Evaluation of the diagnostic and prognostic value of PDL1 expression in Hodgkin and B-cell lymphomas

Summary

Activation of the programmed death 1 (PD1)/PD1 ligand (PDL1) pathway is important for tumor cells to escape from immune control. The clinical efficacy of therapeutic modulation of the PD1-PDL1 pathway has been recently shown in classical Hodgkin lymphoma (cHL), but little is known about the frequency and diagnostic and prognostic importance of PDL1 expression in lymphomas. The available anti-PDL1 antibody clones E1L3N and SP142 were compared, and a large cohort of Hodgkin lymphomas (n = 280) and B-cell lymphomas (n = 619) was examined for PDL1 using E1L3N. The results were correlated with the expression of other phenotypic markers, interphase fluorescence in situ hybridization data of the 9p24.1 region (PDL1 locus), and the clinical outcome. PDL1 was expressed on more than 5% of tumor cells in 70% of cHL, 54% of nodular lymphocyte-predominant Hodgkin lymphoma, and 35% of primary mediastinal B-cell lymphomas; in the latter, PDL1 expression correlated with PDL1 gains (ρ = 0.573). PDL1 was expressed in 31% of primary diffuse large B-cell lymphomas (DLBCLs), whereas most other entities did not express PDL1. In cHL, expression of PDL1 correlated with increased numbers of granzyme + T cells (ρ = 0.251) and CD68 + macrophages (ρ = 0.221) but with decreased numbers of FoxP3 + T cells (ρ = 0.145). In activated B-cell–like DLBCL, PDL1 positively correlated with PD1 + T cells, whereas an inverse correlation with FoxP3 + T cells was seen in the germinal center B-cell–like DLBCL. PDL1 expression can be diagnostically valuable in some gray zones around DLBCL and cHL; it identifies an “immune escape” cluster of cHL and activated B-cell–like DLBCL with increased granzyme + and PD1 + T cells and macrophages and decreased regulatory T cells.

Introduction

The programmed death 1 (PD1)/PD ligand (PDL) pathway is an important checkpoint for the regulation of T-cell–mediated immune responses [1]. It consists of the transmembrane protein PD1/CD279 itself and its 2 ligands PDL1 (B7-H1, CD274) and PDL2 (B7-DC, CD273). These PDLs activate PD1, which results in a reversible inhibition of T-cell activity and proliferation also known as T-cell exhaustion or anergy. This mechanism plays an important physiological role in preventing placenta infiltration by T cells [2] and maintaining self-tolerance [3], which has been verified in animal studies of pd1 knock-out mice developing several autoimmune diseases [4].
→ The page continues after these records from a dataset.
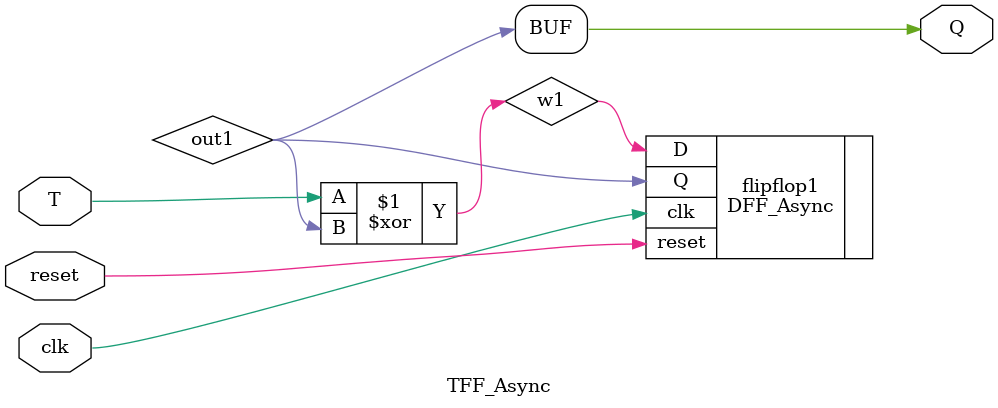
<source format=v>
`timescale 1ns / 1ps


module TFF_Async(

    input T,
    input clk,
    input reset,
    output Q
    );
    wire w1;
    wire out1;
    assign w1 = T ^ out1;             
    DFF_Async flipflop1(.D(w1), .Q(out1), .reset(reset), .clk(clk));
    assign Q = out1;
endmodule

</source>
Unfortunately, malignancies also make use of the immunosuppressive effects of the PD1-PDL pathway [5], which is to a part reflected by high levels of PD1-positive tumor infiltrating T-cells. Besides, several tumors are known to express PDL1, being one of the mechanisms of building up a defense line against tumor-infiltrating lymphocytes (TILs) [6]. This applies not only to solid tumors such as lung or breast cancer but also to hematolymphoid neoplasms such as angioimmunoblastic T-cell lymphoma, follicular lymphoma (FL), diffuse large B-cell lymphoma (DLBCL), primary mediastinal B-cell lymphoma (PMBCL), and classical Hodgkin lymphoma (cHL), especially the nodular sclerosis subtype [7], [8]. Amplifications of the PDL1 gene locus on 9p24.1 are recurrent in the last 2 entities [9] further underscoring the importance of that pathway. PDL1 expression by immunohistochemistry has been demonstrated in some of the lymphomas listed above only in smaller cohorts or with antibodies shown to more poorly perform so far [10], [11]. Because of the fact that intrinsic cancer-specific T cells might be thwarted by PD1-PDL1 interactions [12], targeting PDL1 has become a new approach in tumor therapy [13]. Recently, first very promising results of PD1-PDL1 blockade have been reported in cHL, melanoma, and non–small cell lung cancer [14], [15], [16].

So far, the question whether expression of PD1 and PDL1 by immunohistochemistry might also be of diagnostic or prognostic importance in lymphomas has not been answered on larger collectives. It was our aim to investigate the expression of PDL1 at large scale in cHL and various B-cell lymphoma subtypes to draw conclusions both for diagnostic and potential clinicopathological applications.